> _Task directions_: Report each line of the records where "mogu" occurs.

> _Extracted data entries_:
'''
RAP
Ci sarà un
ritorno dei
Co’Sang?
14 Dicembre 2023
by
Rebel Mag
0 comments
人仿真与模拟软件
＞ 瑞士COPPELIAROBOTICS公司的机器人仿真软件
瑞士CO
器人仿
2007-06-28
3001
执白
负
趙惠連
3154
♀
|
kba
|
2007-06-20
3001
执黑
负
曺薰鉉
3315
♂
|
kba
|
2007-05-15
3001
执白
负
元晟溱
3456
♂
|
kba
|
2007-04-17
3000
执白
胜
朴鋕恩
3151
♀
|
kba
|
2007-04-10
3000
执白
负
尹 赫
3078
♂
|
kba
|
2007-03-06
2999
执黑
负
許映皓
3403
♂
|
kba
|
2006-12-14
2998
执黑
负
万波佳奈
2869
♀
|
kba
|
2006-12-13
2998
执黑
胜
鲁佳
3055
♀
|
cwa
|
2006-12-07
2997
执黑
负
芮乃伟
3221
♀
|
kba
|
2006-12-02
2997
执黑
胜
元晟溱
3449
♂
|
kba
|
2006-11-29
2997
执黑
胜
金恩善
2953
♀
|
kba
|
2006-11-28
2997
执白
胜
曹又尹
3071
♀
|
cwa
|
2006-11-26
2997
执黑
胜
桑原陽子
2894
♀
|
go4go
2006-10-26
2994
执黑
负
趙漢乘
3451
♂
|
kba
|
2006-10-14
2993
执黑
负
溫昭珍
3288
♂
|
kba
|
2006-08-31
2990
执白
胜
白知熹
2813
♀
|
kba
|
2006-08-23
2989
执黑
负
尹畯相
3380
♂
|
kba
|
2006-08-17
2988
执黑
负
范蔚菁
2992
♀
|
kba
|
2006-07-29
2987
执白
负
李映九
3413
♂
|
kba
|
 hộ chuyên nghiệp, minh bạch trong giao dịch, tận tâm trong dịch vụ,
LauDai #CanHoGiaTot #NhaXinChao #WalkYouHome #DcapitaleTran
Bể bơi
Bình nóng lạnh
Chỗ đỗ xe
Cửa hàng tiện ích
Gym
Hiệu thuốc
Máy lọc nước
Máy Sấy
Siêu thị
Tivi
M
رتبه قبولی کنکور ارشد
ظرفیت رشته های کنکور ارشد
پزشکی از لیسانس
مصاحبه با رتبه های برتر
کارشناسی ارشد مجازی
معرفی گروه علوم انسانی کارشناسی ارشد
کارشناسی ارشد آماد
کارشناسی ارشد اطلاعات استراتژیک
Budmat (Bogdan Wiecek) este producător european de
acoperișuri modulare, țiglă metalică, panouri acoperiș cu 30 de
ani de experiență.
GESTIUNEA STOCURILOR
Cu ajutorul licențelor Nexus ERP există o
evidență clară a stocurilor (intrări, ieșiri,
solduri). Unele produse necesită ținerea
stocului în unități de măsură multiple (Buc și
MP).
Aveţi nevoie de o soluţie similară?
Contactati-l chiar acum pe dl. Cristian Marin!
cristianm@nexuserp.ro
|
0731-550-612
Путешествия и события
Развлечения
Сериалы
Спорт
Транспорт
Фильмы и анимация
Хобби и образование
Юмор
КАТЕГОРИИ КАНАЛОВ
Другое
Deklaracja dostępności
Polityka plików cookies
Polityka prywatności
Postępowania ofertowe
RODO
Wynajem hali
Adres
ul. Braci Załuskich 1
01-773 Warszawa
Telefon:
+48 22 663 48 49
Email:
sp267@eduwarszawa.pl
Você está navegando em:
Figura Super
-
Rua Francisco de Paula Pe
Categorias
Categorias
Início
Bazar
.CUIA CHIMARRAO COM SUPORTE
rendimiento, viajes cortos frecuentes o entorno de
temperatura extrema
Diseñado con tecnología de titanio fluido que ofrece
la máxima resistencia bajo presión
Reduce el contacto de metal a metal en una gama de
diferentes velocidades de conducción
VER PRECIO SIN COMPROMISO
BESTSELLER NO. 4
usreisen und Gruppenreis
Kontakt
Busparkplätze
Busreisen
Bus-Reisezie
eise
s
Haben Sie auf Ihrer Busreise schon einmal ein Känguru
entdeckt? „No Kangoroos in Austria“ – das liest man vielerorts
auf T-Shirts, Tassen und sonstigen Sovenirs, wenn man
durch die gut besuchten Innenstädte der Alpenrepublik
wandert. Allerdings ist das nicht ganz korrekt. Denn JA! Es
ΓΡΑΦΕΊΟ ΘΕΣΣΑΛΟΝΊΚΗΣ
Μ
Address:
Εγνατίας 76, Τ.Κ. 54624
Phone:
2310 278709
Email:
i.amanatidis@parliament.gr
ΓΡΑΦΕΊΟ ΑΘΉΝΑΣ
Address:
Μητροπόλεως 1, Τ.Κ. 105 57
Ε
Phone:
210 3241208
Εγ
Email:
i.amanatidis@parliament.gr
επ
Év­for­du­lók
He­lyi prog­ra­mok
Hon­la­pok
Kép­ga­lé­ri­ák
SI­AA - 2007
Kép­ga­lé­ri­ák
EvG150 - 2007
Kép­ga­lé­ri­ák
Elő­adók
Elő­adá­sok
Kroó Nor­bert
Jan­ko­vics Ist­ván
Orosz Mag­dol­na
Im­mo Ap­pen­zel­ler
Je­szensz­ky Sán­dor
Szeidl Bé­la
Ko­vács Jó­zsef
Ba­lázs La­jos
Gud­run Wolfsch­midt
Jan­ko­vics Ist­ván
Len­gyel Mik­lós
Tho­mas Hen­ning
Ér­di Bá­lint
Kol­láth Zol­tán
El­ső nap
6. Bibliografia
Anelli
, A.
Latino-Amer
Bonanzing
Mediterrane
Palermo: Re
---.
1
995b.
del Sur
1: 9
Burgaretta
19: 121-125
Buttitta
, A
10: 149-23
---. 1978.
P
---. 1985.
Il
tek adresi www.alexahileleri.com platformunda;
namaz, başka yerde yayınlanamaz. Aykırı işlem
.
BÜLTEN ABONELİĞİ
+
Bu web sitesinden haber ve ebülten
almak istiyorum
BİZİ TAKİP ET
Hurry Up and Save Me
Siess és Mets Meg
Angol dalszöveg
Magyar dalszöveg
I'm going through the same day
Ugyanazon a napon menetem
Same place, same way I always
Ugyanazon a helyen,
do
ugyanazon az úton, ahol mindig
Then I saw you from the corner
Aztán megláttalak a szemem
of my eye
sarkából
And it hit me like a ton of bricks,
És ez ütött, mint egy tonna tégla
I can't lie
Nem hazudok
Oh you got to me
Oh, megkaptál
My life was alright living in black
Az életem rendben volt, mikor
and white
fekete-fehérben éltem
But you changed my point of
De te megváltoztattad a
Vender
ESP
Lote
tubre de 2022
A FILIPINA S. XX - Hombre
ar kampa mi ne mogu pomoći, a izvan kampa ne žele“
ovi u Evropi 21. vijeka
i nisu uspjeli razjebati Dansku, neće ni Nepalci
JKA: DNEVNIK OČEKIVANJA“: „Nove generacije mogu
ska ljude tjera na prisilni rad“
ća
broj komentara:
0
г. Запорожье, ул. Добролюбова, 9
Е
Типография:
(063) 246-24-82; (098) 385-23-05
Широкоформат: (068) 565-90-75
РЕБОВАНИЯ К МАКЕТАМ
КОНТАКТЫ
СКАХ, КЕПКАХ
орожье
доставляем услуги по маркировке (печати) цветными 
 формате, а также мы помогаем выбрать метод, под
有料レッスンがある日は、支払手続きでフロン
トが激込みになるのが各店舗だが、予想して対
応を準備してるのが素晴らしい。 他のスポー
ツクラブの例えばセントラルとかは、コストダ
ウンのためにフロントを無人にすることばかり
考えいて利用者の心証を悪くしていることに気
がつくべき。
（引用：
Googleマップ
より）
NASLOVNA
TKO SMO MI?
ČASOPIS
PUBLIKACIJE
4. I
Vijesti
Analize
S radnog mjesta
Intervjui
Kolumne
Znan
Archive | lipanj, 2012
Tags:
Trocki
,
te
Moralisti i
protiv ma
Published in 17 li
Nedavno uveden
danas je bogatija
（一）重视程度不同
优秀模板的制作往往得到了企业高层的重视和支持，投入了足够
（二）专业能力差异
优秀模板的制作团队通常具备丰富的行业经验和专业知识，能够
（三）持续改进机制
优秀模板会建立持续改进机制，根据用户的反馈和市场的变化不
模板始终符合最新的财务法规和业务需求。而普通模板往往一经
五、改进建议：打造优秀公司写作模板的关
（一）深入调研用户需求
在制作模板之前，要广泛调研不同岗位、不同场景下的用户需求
'''
> _Answer_:
ar kampa mi ne mogu pomoći, a izvan kampa ne žele“
JKA: DNEVNIK OČEKIVANJA“: „Nove generacije mogu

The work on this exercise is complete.